处理大型xlsx文件 [英] Processing large xlsx file

查看:292
本文介绍了处理大型xlsx文件的处理方法,对大家解决问题具有一定的参考价值,需要的朋友们下面随着小编来一起学习吧!

问题描述

我需要自动调整大(30k +行)xlsx文件中的所有行。

I need to auto-fit all rows in large (30k+ rows) xlsx file.

以下代码通过apache poi适用于小文件,但是出去了大单上的 OutOfMemoryError

The following code via apache poi works on small files, but goes out with OutOfMemoryError on large ones:

Workbook workbook = WorkbookFactory.create(inputStream);
Sheet sheet = workbook.getSheetAt(0);

for (Row row : sheet) {
    row.setHeight((short) -1);
}

workbook.write(outputStream);

更新:不幸的是,增加堆大小不是一个选项 - OutOfMemoryError 出现在 -Xmx1024m ,而且30k行不是上限。

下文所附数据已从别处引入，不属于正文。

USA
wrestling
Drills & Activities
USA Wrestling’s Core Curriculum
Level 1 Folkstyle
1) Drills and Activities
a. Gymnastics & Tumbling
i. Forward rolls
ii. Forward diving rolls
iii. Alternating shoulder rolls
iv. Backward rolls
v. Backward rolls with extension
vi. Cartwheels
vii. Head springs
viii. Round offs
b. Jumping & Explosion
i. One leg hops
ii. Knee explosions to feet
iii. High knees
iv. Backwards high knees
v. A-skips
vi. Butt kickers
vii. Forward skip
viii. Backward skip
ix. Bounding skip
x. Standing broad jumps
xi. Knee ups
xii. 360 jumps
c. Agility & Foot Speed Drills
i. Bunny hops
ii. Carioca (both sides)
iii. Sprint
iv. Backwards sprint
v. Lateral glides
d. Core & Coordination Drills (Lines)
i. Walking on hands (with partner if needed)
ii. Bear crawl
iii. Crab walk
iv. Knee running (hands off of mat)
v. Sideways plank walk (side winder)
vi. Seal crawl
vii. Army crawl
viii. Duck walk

Update: Unfortunately, increasing heap size is not an option - OutOfMemoryError appears at -Xmx1024m and 30k rows is not an upper limit.

推荐答案

尝试使用事件API。请参阅事件API(仅限HSSF) XSSF和SAX(事件API)。来自该页面的两个引用:

Try using the event API. See Event API (HSSF only) and XSSF and SAX (Event API) in the POI documentation for details. A couple of quotes from that page:

HSSF:


事件API比User API更新。它适用于愿意学习一些低级API结构的中间开发人员。它使用起来相对简单,但需要对Excel文件的各个部分有基本的了解(或者愿意学习)。提供的优点是您可以读取内存占用相对较小的XLS。

The event API is newer than the User API. It is intended for intermediate developers who are willing to learn a little bit of the low level API structures. Its relatively simple to use, but requires a basic understanding of the parts of an Excel file (or willingness to learn). The advantage provided is that you can read an XLS with a relatively small memory footprint.

XSSF:


如果内存占用是一个问题,然后对于XSSF,您可以获取基础XML数据,并自己处理它。这适用于愿意学习.xlsx文件的一些低级结构的中级开发人员,以及在java中处理XML的人。它使用起来比较简单,但需要对文件结构有基本的了解。提供的优势是您可以读取内存占用相对较小的XLSX文件。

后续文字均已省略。